(Record set begins)

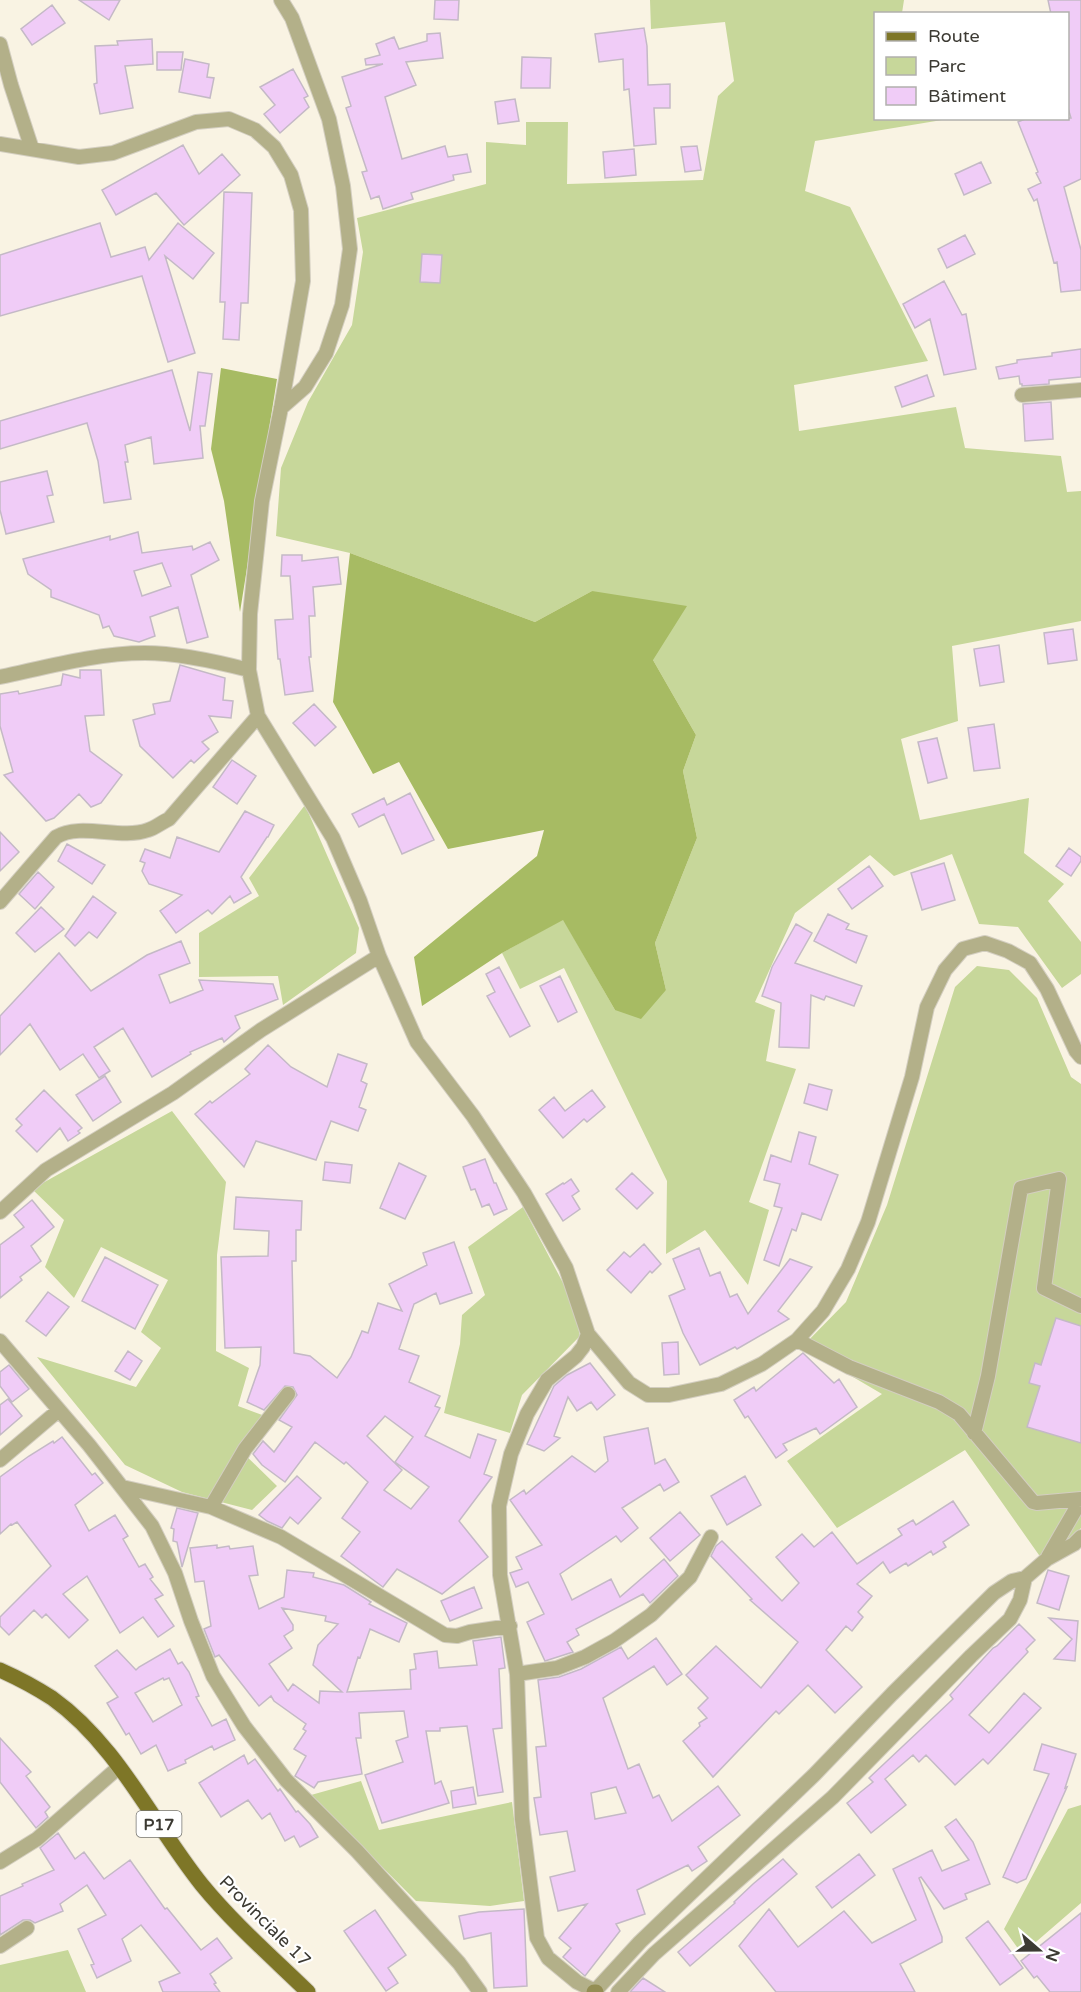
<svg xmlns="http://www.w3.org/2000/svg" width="1081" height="1992" font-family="'Varela Round',sans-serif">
	<rect width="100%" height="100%" fill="#f9f3e3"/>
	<path fill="#c7d79a" d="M650,0H904L902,13L876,14V118L948,119L815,141L805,191L850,207L928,361L794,385L799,431L956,407L965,448L1061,456L1067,492L1081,491V621L952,646L958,721L901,739L920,820L1029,798L1024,853L1064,884L1048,901L1081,942V974L1062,988L1018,927L979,924L952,854L894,876L870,855L795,913L755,1002L775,1010L766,1061L796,1069L749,1202L769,1210L748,1285L705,1230L666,1254L667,1181L564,968L520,989L502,953L563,919L615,1010L666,990L655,943L697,838L683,771L696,735L653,660L592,591L535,622L350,553L276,536L281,468L308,402L352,325L363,252L357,218L486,184V142L526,145V122H568L567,184L703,180L718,96L734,81L725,22L651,29Z
		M305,805L359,928L356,953L283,1005L278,976L199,977V933L259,896L249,878Z
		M977,966L1009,970L1037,998L1071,1077L1081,1084V1528L1046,1565L965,1450L837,1528L787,1461L882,1394L802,1347L846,1302L887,1205L955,987Z
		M172,1111L226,1182L217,1255L216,1351L249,1368L238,1406L265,1416L240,1450L277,1486L252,1510L182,1492L125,1465L37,1357L136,1387L161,1348L141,1332L168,1280L101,1247L74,1298L45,1267L64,1220L32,1189Z
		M523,1207L572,1300L580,1336L522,1395L510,1433L444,1413L460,1344L462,1315L485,1295L468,1247Z
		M361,1781L379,1830L512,1802L524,1901L490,1906L416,1901L311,1795Z
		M1081,1805V1903L1022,1954L1004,1929L1068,1809Z
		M68,1950L86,1992H0V1965Z"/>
	<path fill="#a7bb63" d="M221,368L277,379L240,612L224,501L211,449Z
		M350,553L535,622L592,591L687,606L653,660L696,735L683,771L697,838L655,943L666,990L641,1019L615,1010L563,920L502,953L422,1006L414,957L537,856L544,830L448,849L399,762L373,774L333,702Z"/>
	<path fill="#f0ccf7" stroke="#c4b9c6" stroke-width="1.5" fill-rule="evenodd" d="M79,0H120L109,20Z
		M435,0H459L458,20L434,19Z
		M1048,0H1081V179L1064,187L1081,250V290L1061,292L1057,262L1054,263L1037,199L1034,201L1028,189L1041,183L1036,173L1038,172L1018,122L1027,118H1071L1068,108V14H1051Z
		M52,5L65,23L32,45L21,29Z
		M644,28L647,46L648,85L670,84V108H654L656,144L634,146L629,89L624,90L623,59L599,62L595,34Z
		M440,33L443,58L406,62L416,85L385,97L402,159L445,146L448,157L467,154L471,172L453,175L454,180L411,193L413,199L383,209L379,196L371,199L362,172L367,171L346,108L351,106L342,77L383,64L366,65L365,59L380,55L376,44L394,37L399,49L427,41V34Z
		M152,39L153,64L125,66L133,108L100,114L94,84L97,83L95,46L118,45L117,41Z
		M157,52H183L181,70H157Z
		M522,57L551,58L550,88H521Z
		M185,59L209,64L207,77L214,78L210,98L179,92Z
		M293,69L308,96L304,98L309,107L280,133L264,114L275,105L260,87Z
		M515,99L519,121L498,124L495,102Z
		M183,145L199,174L222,154L240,175L184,225L156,193L116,215L102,190Z
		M697,146L701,170L685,172L681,147Z
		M634,149L636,175L605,178L603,152Z
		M981,162L991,183L964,195L955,174Z
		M224,192L252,193L248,303H241L239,340L223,339L225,302H220Z
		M100,223L111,257L145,247L149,260L178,223L214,253L193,279L165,256L195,353L168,362L142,276L0,316V255Z
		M965,235L975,254L947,268L938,249Z
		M422,254L442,255L440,283L420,282Z
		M944,281L962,315L966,314L976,369L944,375L930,319L915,328L903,304Z
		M1081,349V377L1049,380V384L1022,386V384H1020L1019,376L999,379L996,367L1017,363V360L1052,356V353Z
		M172,370L190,431L198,372L212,374L205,426H200L203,458L154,464L151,437L125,445L128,462H125L131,499L104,503L98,461L87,423L0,449V421Z
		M927,375L934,396L902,407L895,387Z
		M1051,402L1053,439L1025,441L1023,404Z
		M47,471L53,495L47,496L54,522L6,534L0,510V482Z
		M138,532L142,553L192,546L193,550L210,542L219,560L191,575L208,637L187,643L178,607L150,617L155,636L139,642L114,636L109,626L103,628L99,615L51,597V590L28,574L23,559L110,536V540ZM162,563L171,586L142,596L134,571Z
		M282,555H302V561L338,557L341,584L313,587L315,616H309L311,657H309L313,691L285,695L280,659H278L275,620L293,619L290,576H281Z
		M1073,629L1077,660L1048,664L1044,633Z
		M999,645L1004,682L980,686L974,649Z
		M180,665L225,678L223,700L233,701L231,718L209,716L218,732L202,742L209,749L194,763L191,760L173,778L140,746L133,720L155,714L153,704L170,701Z
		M80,670H101L104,715L85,716L90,751L122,775L101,803L91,807L79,794L54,818L46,821L4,775L13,772L0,726V694L18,691L19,694L61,685L63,674L80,678Z
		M314,704L336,727L315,746L293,723Z
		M994,724L1000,768L974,771L968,728Z
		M937,738L947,778L928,783L918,742Z
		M232,760L256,776L237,804L213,787Z
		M410,793L434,840L402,854L384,814L359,827L352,814L384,798L387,805Z
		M245,811L274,825L268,837H267L241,877L251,893L234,903L230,896L212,914L208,910L176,933L160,911L182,895L149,884L142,871L145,863L140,861L145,849L170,858L177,837L219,852Z
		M0,832L19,852L0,871Z
		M67,844L105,865L92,884L58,861Z
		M1069,848L1081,857V861L1071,876L1056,866Z
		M944,863L955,900L922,910L911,873Z
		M869,866L883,886L852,909L838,889Z
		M38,872L54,887L35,909L19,894Z
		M93,896L116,913L97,938L89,932L75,946L65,936Z
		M41,907L64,929L35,952L16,933Z
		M828,914L849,924L846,929L867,936L856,963L814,941Z
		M796,924L812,933L795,963L862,986L854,1006L826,996L824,1000L811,995L809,1048L779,1047L781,1003L762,996L772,967Z
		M181,941L190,963L159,975L170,1003L203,990L199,980L273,984L278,999L235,1016L240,1028L224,1042L222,1038L190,1052L191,1054L152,1077L123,1028L94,1047L110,1071L99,1078L83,1054L60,1070L30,1024L0,1055V1016L59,953L91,991L147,955Z
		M499,967L530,1026L510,1037L487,996L495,992L486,974Z
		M560,976L577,1012L558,1022L540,986Z
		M268,1045L291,1067L327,1087L338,1054L367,1064L361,1081L367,1084L359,1107L366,1110L358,1131L331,1121L316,1160L256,1141L244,1167L195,1114L210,1101L212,1103L250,1074L245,1069Z
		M105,1076L121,1102L93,1121L76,1095Z
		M809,1084L832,1090L827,1110L804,1103Z
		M44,1090L82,1128L78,1131L80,1133L68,1141L60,1128L37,1152L16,1131L22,1125L16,1119Z
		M592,1090L605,1107L587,1122L584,1119L563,1138L539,1110L554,1097L565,1111Z
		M799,1132L816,1137L809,1164L838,1175L821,1220L802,1213L796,1231L792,1229L779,1266L764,1260L782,1208L774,1206L780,1184L764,1180L771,1155L791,1162Z
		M485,1159L494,1183H496L507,1209L494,1215L489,1204L482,1207L475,1189L471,1190L463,1167Z
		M325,1162L352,1165L350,1183L323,1180Z
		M399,1163L426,1176L405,1219L380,1208Z
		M632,1173L653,1193L637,1209L616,1189Z
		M571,1179L579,1191L572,1196L580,1209L563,1221L546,1194L563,1183L564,1184Z
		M236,1197L302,1201L301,1230H296V1261H292L294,1353L310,1356L337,1378L351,1357L362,1331L368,1333L378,1303L402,1311L389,1284L427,1265L423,1253L454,1242L472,1293L440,1304L436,1293L414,1304L399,1349L419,1356L409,1382L440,1396L435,1406L440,1408L425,1436L470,1458L478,1434L496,1440L484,1474L492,1477L459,1521L488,1557L442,1594L397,1569L383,1587L341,1556L360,1532L342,1518L368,1482L346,1462L344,1464L315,1442L285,1482L262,1465L253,1454L263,1441L274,1452L292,1427L279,1420L297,1395L293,1387L285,1386L264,1410L247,1402L260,1365L261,1347L225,1348L221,1257L268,1256L269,1231L234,1229ZM385,1416L413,1437L395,1462L429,1487L411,1509L384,1490L402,1470L367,1436Z
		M32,1200L54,1227L31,1246L41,1261L20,1277L22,1280L0,1298V1245L24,1227L14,1215Z
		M644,1244L661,1264L652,1273L650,1271L631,1293L607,1270L624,1252L630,1257Z
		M699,1248L710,1276L720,1272L730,1297L737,1294L748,1314L790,1259L812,1267L778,1311L789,1319L737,1349L735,1347L700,1365L683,1333L669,1296L685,1289L673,1259Z
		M105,1257L158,1285L135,1329L82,1301Z
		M48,1292L69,1307L46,1336L26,1321Z
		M1056,1318L1081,1326V1443L1027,1427L1040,1386L1029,1383L1035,1363L1041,1365Z
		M678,1342L679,1374L664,1375L662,1343Z
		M128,1351L142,1361L130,1380L115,1371Z
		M803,1353L834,1383L839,1379L857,1407L820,1434L816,1428L783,1444L787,1450L776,1458L748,1416L745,1418L734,1400L754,1387L756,1391Z
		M590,1363L615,1395L597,1410L591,1402L577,1411L568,1397L554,1436L560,1438L544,1451L527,1444L554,1386L567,1375Z
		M9,1365L29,1389L12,1402L0,1386V1372Z
		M8,1399L22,1416L0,1435V1405Z
		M648,1428L655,1464L665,1459L679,1482L664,1491L660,1484L622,1508L638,1528L621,1542L616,1536L560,1574L572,1600L611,1579L620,1597L664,1559L678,1576L650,1603L643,1594L576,1629L579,1635L567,1642L573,1652L545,1661L527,1622L544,1614L528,1582L516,1587L510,1573L522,1569L516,1557L542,1545L510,1500L524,1490L526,1494L572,1456L595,1472L608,1461L604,1437Z
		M62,1437L92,1475L95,1473L103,1483L75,1505L89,1531L115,1515L128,1536L123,1539L139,1567L145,1564L153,1577L150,1579L163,1595L155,1599L174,1626L158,1637L143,1617L120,1633L87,1576L63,1594L88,1620L69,1638L46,1614L42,1618L34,1610L9,1635L0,1626V1617L51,1566L17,1522L12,1525L11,1524L0,1534V1477L29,1456L53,1441L54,1443Z
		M297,1476L321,1498L298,1524L290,1517L282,1528L267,1521L259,1515Z
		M745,1476L761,1505L727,1525L711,1496Z
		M953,1501L969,1525L943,1542L946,1547L933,1555L931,1551L908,1566L906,1563L890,1573L883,1562L857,1584L872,1596L858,1612L863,1617L852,1631L846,1626L826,1650L862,1687L835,1713L808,1685L779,1714L776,1711L713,1777L683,1741L700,1726L699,1723L707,1718L698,1708L708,1698L686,1675L716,1646L761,1688L798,1642L750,1600L752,1599L711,1556L716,1546L722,1541L782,1601L799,1583L776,1557L802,1534L814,1547L832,1532L857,1564L902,1535L898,1529L913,1520L916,1525Z
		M177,1508L198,1513L182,1567L177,1542L173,1541L174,1529L171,1528Z
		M680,1512L700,1535L670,1561L650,1538Z
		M217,1545V1548L229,1546L230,1549L253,1546L258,1575L249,1576L259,1609L284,1597L287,1570L314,1573L313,1577L344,1585L371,1602L369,1604L407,1623L399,1642L370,1629L360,1658L358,1657L347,1692L411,1689L410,1670L416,1669L414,1654L437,1651L439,1668L477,1665L473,1641L501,1637L505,1668L499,1669L502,1728L493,1729L503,1792L478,1796L467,1726L440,1728V1731H426L435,1784L441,1781L449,1803L382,1823L365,1775L403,1762L396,1741L408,1737L404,1711L359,1713L361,1738H356L362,1774L318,1782L314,1788L295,1776L306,1756L294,1749L306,1731L303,1729L306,1724L274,1701L271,1696L259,1706L219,1655L215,1657L204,1629L211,1626L204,1581L195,1582L190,1548ZM282,1608L326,1616L325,1621L338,1624L318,1645L313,1665L342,1692L320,1691L319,1703L293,1684L288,1691L269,1664L292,1648L284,1636L293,1630V1625Z
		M1048,1570L1069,1576L1059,1610L1037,1603Z
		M474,1587L482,1608L450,1621L441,1601Z
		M1049,1618L1078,1621L1075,1661L1054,1659L1072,1639Z
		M1019,1624L1035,1640L1026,1649L1028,1652L969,1715L989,1733L1024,1693L1041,1708L988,1764L983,1759L955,1785L926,1755L919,1762L913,1755L885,1779L906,1805L871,1833L847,1803L873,1782L869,1778L953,1699L950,1695L993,1648L997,1646Z
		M656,1638L682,1674L667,1685L654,1666L603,1698L628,1769L639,1764L653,1798L659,1795L672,1821L718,1786L740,1815L698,1847L707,1861L692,1871L688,1865L637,1890L645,1914L616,1924L620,1931L585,1976L563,1957L571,1948L559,1938L587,1904L558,1911L550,1877L575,1871L567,1831L540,1835L534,1798L541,1797L536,1747L546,1746L538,1680L559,1677L581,1669L621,1647L628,1659ZM616,1787L626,1813L595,1819L591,1793Z
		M170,1649L178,1664L182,1662L189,1672L199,1696L196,1697L212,1726L226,1719L235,1740L214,1750L212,1746L185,1760L186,1763L168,1771L156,1745L141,1754L129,1733L126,1735L107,1703L118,1697L95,1666L117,1650L136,1670L139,1667ZM163,1678L164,1680L169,1678L182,1705L153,1722L135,1693Z
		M0,1738L31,1772L26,1776L50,1807L45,1812L48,1817L36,1828L0,1782Z
		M1042,1744L1076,1754L1065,1788L1067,1787L1026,1879L1017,1883L1003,1877L1049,1774L1034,1770Z
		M244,1755L248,1764L255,1759L278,1791L280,1789L296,1812L298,1811L310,1824L318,1837L300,1847L294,1836L285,1841L270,1813L262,1819L248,1800L221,1817L199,1783Z
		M473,1787L476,1804L453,1808L451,1791Z
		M956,1819L973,1842L990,1884L965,1894L967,1899L944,1909L921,1877L919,1878L942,1937V1942L900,1964L915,1992H776L739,1946L769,1909L798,1947L844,1911L872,1943L916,1920L893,1869L932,1850L942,1871L969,1860L945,1827Z
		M58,1833L75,1859L84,1852L104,1879L130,1860L165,1909L167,1908L201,1950L217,1938L232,1958L210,1974L216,1983L214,1984L220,1992H163L159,1982L180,1973L141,1925L122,1939L131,1961L97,1978L91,1965L94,1964L78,1929L106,1915L87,1885L60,1904L63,1911L35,1923L30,1920H23L0,1935V1896L23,1886L22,1884L54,1870L40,1848Z
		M859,1854L875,1875L832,1908L816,1887Z
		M783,1859L797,1874L690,1966L678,1952L735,1903L734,1902L753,1884Z
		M524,1909L527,1986L494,1988L491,1933L464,1939L459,1916L479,1912Z
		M375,1910L406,1955L388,1968L398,1983L386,1991L344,1931Z
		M1081,1913V1992H1050L1037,1976L1034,1978L1021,1961Z
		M988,1921L1023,1968L1000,1985L966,1938Z
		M643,1978L665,1992H630Z"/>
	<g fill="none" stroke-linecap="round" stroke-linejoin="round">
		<defs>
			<path id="street" d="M281,0L292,18L329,119L343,186L350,249L342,305L326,353L305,387L281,408
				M0,44L11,85L32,149
				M0,144L79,157L113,153L196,122L229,119L255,130L274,147L291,175L301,210L303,281L281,408L262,501L250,614L249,670L258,716L333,838L360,901L379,956L417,1042L473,1116L524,1193L566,1268L588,1334L629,1383L648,1395H669L721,1384L762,1364L797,1340L823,1311L848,1269L868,1222L912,1077L927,1007L945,970L963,949L985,943L1008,951L1030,963L1047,989L1076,1051L1081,1057
				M1022,395L1081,390
				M0,677C47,667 96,653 145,653C176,653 218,662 249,670
				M0,902L56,837C81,822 120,840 148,830C155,828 162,822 169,819L258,716
				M0,1212L46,1170L173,1093L261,1030L379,956
				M588,1334L583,1347L576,1356L547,1380L527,1414L511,1454L499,1506L500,1575L517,1674L522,1819L537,1938L548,1958L577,1982L595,1991L640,1942L814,1775L892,1694L994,1593L1012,1581L1025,1578L1047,1559L1074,1544L1081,1537
				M797,1340L849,1367L939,1402L959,1414L1033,1502L1037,1503L1081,1499
				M0,1341L89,1445L152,1526L175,1573L191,1621L213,1676L244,1726L286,1780L357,1851L459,1963L480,1992
				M974,1433L988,1376L1021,1188L1059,1179L1044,1288L1081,1306
				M0,1460L59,1410
				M122,1487L211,1507L281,1537L445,1635L457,1636L470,1632L510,1626
				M211,1507L245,1449L288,1394
				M1048,1557L1081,1500
				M517,1674L557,1668L585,1657L614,1641L651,1615L690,1577L711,1537
				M0,1862L37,1839L119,1767
				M0,1946L27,1928
				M618,1992L654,1954L833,1797L971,1656L1010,1619L1020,1600L1025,1578"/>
			<path id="secondary" d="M594,1992H596"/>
			<path id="primary" d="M0,1670C18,1678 35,1687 52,1698C118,1745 153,1824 202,1885C234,1924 272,1957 308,1992"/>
		</defs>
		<use href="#street" stroke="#d3cec0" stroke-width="16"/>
		<use href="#secondary" stroke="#d3cec0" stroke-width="17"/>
		<use href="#primary" stroke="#d3cec0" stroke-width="17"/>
		<use href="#street" stroke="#b3b089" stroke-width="14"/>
		<use href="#secondary" stroke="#948e54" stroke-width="15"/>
		<use href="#primary" stroke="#7e7627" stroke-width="15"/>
	</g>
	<g text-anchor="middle" stroke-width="4.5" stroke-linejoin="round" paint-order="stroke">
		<rect fill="#fff" stroke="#767570" stroke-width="1.5" x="136.5" y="1811" width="45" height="26" rx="4.5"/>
		<g font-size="16" font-weight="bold" fill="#3c3a33">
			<text x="159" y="1830">P17</text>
		</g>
		<g font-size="18" fill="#3c3a33" stroke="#fff">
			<text transform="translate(265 1921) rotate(45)" y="6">Provinciale 17</text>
		</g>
	</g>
	<rect x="874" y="12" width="195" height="108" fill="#ffffff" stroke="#b1b0ad" stroke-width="1.5"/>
	<rect x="886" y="32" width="30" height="9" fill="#7e7627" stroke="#b1b0ad" stroke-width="1.5"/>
	<text x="928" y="42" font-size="18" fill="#3c3a33">Route</text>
	<rect x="886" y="57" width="30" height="18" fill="#c7d79a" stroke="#b1b0ad" stroke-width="1.5"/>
	<text x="928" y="72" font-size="18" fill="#3c3a33">Parc</text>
	<rect x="886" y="87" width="30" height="18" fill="#f0ccf7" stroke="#b1b0ad" stroke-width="1.5"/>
	<text x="928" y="102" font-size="18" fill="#3c3a33">Bâtiment</text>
	<g transform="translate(1039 1950) rotate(110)" stroke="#ffffff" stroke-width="4.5" paint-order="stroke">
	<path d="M0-4.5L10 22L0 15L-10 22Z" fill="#3c3a33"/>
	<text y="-9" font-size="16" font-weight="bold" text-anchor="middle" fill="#3c3a33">N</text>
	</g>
</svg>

(Record set ends)

◆ **Task goal**
From the entries above, select each line containing the string "middle".

◆ **Result of this task**
	<g text-anchor="middle" stroke-width="4.5" stroke-linejoin="round" paint-order="stroke">
	<text y="-9" font-size="16" font-weight="bold" text-anchor="middle" fill="#3c3a33">N</text>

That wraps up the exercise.